• _Teks Sumber_
* * * *

Global
Wall Street ditutup menguat tipis semalam meski ketidakpastian politik kembali meningkat. Imbal hasil UST tenor 10 tahun melemah ke sekitar 4,08%, sementara harga minyak Brent turun ke kisaran USD65,5 per barel. Pemerintah federal AS resmi memasuki fase shutdown pada tengah malam 30 September setelah Senat gagal meloloskan continuing resolution. RUU yang didukung Partai Republik gagal dengan perolehan suara 55–45, dengan perdebatan utama terkait alokasi belanja kesehatan. Partai Demokrat mendorong perpanjangan kredit pajak ACA dan menolak pemangkasan yang diusulkan terhadap Medicaid maupun lembaga kesehatan lainnya. Akibatnya, fungsi pemerintahan non-esensial terhenti, dengan Kantor Anggaran Kongres (CBO) memperkirakan hingga 750 ribu pegawai federal akan dirumahkan sementara. Kekhawatiran juga muncul terkait potensi keterlambatan publikasi data resmi, termasuk dari Biro Statistik Tenaga Kerja. Dari sisi data, laporan ADP untuk September menunjukkan penurunan 32 ribu lapangan kerja sektor swasta, jauh di bawah ekspektasi kenaikan 51 ribu, sementara data bulan sebelumnya direvisi lebih rendah. Dikombinasikan dengan survei JOLTS awal pekan ini serta revisi signifikan pada data benchmark payroll untuk periode 12 bulan hingga Maret 2025, indikator-indikator ini menegaskan bahwa pasar tenaga kerja AS mulai kehilangan momentum.
Fokus hari ini
Korea Selatan pagi ini merilis data inflasi September, dengan inflasi utama naik menjadi 2,1% YoY dari 1,7% pada Agustus, melampaui perkiraan. Inflasi inti juga meningkat menjadi 2,0% YoY dari 1,3%, sesuai dengan ekspektasi. Agenda data di Asia hari ini relatif ringan, mencakup data penjualan ritel Hong Kong, indeks kepercayaan konsumen Jepang, serta PMI dan indeks sektor elektronik Singapura. Sementara itu, Uni Eropa dijadwalkan merilis data tingkat pengangguran.

* * * *

• _Daftar Tugas_
- 1) Bisakah Anda menyalin bagian ulasan pasar di atas, mulai dari "Fokus hari ini" sampai dengan "data tingkat pengangguran."?
- 2) Bisakah Anda melanjutkan ulasan pasar keuangan di atas, dimulai setelah kalimat terakhirnya?

• _Data yang Diberikan_
* * * *

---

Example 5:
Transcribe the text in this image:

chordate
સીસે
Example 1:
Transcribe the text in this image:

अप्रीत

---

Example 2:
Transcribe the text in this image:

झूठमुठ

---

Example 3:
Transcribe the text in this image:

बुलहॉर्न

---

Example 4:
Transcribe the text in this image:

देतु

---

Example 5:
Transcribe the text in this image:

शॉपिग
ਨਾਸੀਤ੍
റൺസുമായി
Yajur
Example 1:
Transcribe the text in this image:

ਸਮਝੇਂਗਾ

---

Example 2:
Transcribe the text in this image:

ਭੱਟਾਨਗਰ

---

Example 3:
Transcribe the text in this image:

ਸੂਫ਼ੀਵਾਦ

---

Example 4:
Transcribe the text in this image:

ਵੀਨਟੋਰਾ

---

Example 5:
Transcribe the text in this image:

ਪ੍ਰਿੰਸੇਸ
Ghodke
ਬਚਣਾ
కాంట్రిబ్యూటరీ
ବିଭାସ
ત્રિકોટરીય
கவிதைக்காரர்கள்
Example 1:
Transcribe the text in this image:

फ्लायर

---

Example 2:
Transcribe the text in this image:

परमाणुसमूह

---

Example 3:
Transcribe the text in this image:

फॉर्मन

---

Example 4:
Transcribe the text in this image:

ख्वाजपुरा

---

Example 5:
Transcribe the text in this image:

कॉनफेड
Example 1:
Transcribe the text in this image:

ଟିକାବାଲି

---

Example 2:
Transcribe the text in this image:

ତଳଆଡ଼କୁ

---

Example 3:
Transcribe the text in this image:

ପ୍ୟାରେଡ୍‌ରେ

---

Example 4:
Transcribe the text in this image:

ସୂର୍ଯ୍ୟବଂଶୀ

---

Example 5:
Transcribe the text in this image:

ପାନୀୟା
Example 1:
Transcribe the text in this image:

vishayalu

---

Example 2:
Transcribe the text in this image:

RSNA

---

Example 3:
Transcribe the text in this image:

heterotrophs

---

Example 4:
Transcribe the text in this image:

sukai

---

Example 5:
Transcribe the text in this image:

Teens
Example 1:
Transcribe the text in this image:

* * * *

• _Jawaban per Nomor_
- 1)
Fokus hari ini
Korea Selatan pagi ini merilis data inflasi September, dengan inflasi utama naik menjadi 2,1% YoY dari 1,7% pada Agustus, melampaui perkiraan. Inflasi inti juga meningkat menjadi 2,0% YoY dari 1,3%, sesuai dengan ekspektasi. Agenda data di Asia hari ini relatif ringan, mencakup data penjualan ritel Hong Kong, indeks kepercayaan konsumen Jepang, serta PMI dan indeks sektor elektronik Singapura. Sementara itu, Uni Eropa dijadwalkan merilis data tingkat pengangguran.

- 2)
Indonesia
Kinerja perdagangan Indonesia pada Agustus kembali lebih lemah dari perkiraan, bertepatan dengan penerapan tarif resiprokal AS. Pertumbuhan ekspor melambat menjadi 5,8% YoY dari 9,9% pada Juli, sementara kontraksi impor semakin dalam. Meski demikian, surplus perdagangan melebar menjadi USD5,5 miliar dari USD4,2 miliar. Berdasarkan negara tujuan, ekspor ke AS turun tajam menjadi 3,0% pada Agustus dari 43,6% di Juli, sejalan dengan ekspektasi setelah implementasi tarif pada 7 Agustus. Pelemahan ini sebagian tertutupi oleh penguatan ekspor ke Tiongkok yang naik menjadi 12,2% dari 5,5%, menopang pertumbuhan ekspor non-AS. Dari sisi harga, inflasi utama naik menjadi 2,7% YoY pada September dari 2,3% di Agustus, lebih tinggi dari perkiraan (Konsensus: 2,5%; OCBC: 2,6%). Inflasi inti tetap stabil di 2,2% YoY, tidak berubah dari bulan sebelumnya. Grup kami tetap mempertahankan proyeksi inflasi utama rata-rata 2,0% untuk sepanjang 2025, dengan potensi kenaikan moderat menjadi 3,0% pada kuartal IV-2025 seiring dengan meningkatnya harga pangan.